Kuba's MoreCalculus package - an example

As noted by Kuba, there is a typo in the PDE. Then, to obtain 2nd PDE in the question the needed rule is

\begin{equation} \begin{aligned} \color{red}{\eta} &= \rho \cos w \,\\ \color{red}{\sigma} &= \rho \sin w \,\\ \end{aligned} \end{equation}

Finally, your transformation rule is improper.
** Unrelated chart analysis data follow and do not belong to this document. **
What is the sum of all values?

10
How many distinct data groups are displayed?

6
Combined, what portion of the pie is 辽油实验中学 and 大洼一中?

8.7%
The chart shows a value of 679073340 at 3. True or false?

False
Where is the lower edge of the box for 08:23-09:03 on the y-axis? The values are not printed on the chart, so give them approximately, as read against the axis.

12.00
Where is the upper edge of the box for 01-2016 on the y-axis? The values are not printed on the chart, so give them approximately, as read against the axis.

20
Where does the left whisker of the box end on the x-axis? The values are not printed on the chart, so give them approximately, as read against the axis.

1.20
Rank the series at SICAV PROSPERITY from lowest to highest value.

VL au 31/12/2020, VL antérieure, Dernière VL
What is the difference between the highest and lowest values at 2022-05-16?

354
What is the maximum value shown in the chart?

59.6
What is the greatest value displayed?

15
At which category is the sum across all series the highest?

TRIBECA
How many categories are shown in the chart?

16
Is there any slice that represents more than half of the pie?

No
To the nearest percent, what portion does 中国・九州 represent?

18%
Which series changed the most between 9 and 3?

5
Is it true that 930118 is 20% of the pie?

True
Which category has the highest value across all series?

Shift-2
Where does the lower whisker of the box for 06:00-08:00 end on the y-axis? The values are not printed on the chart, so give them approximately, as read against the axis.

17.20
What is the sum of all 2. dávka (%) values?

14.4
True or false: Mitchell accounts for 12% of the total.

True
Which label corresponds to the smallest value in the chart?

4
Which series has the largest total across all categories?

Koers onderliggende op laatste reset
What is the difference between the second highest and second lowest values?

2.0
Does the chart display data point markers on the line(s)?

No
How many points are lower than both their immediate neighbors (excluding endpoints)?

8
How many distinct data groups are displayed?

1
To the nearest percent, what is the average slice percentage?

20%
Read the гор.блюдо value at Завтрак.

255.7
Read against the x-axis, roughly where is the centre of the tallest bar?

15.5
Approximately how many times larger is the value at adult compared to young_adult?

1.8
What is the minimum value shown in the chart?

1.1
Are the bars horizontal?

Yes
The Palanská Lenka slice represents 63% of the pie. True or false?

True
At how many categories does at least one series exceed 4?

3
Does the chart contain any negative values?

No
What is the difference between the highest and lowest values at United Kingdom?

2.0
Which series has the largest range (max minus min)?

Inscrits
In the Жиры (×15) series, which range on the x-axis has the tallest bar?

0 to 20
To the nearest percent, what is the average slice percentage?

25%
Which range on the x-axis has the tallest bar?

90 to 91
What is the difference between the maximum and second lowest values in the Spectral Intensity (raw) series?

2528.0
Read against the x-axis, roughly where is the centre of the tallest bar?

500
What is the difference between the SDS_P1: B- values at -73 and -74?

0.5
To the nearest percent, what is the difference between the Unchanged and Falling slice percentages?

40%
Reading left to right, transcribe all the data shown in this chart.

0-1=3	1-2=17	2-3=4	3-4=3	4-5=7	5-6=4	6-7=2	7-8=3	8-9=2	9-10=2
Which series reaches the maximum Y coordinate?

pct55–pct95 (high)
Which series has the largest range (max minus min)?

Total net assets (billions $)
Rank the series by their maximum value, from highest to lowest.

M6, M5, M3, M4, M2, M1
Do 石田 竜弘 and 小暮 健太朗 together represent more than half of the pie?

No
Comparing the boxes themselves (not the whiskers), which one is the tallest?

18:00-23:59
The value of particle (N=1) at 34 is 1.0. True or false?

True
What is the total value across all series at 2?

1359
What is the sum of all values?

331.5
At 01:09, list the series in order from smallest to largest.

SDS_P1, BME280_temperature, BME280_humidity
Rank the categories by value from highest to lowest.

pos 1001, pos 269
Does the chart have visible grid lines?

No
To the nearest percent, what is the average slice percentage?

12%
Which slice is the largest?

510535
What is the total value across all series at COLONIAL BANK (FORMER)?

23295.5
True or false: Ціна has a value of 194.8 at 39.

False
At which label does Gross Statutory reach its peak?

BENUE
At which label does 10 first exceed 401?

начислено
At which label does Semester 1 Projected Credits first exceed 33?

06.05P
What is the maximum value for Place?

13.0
Try the following:

Assuming[{ρ > 0, -Pi < w < Pi}, 
 DChange[1/σ^2 D[σ^2 D[V[σ, η], σ], σ] + D[V[σ, η], {η, 2}] == 0, 
   "Cartesian" -> "Polar", {η, σ}, {ρ, w}, {V[σ, η]}]]

Or the following:

Assuming[{ρ > 0, -π < w < π}, 
 DChange[D[σ^2 D[V[σ, η], σ], σ]/σ^2 + D[V[σ, η], {η, 2}] == 0, 
         {Sqrt[η^2 + σ^2] == ρ, w == ArcTan[η, σ]}, {η, σ}, {ρ, w}, {V[σ, η]}]]

Thanks and sorry but I won't have time to update the package soon nor I were doing any calculus for couple of years so here are just my quick notes (which do not solve everything):

You forgot about 1/σ^2 in your equation.

The question is what to assume to make:

Solve[{σ == ρ*Cos[w], η == ρ*Sin[w]}, {ρ,  w}]

to return only the second result. I tried ρ > 0 but that makes it stuck.

Regardless,

DChange[
  1/σ^2 D[σ^2*D[V[σ, η], σ], σ] + D[V[σ, η], {η, 2}] == 0,
  {σ==ρ*Cos[w],η==ρ*Sin[w]},
  {σ,η},{ρ,w},{V[σ,η]}
] //
  ReplaceAll[C[1]->0] //
  Refine[#,{ρ>0}]&    // (*Get rid of Sqrt[ρ^2] ?justified*)
  ReplaceAll[ArcTan[-Cos[w],-Sin[w]]->w] // (*maybe can be automatic with smart Assumptions*)
  Map[-#/ρ &] // Expand // (* tidy up*)
  TraditionalForm

Closer but not yet there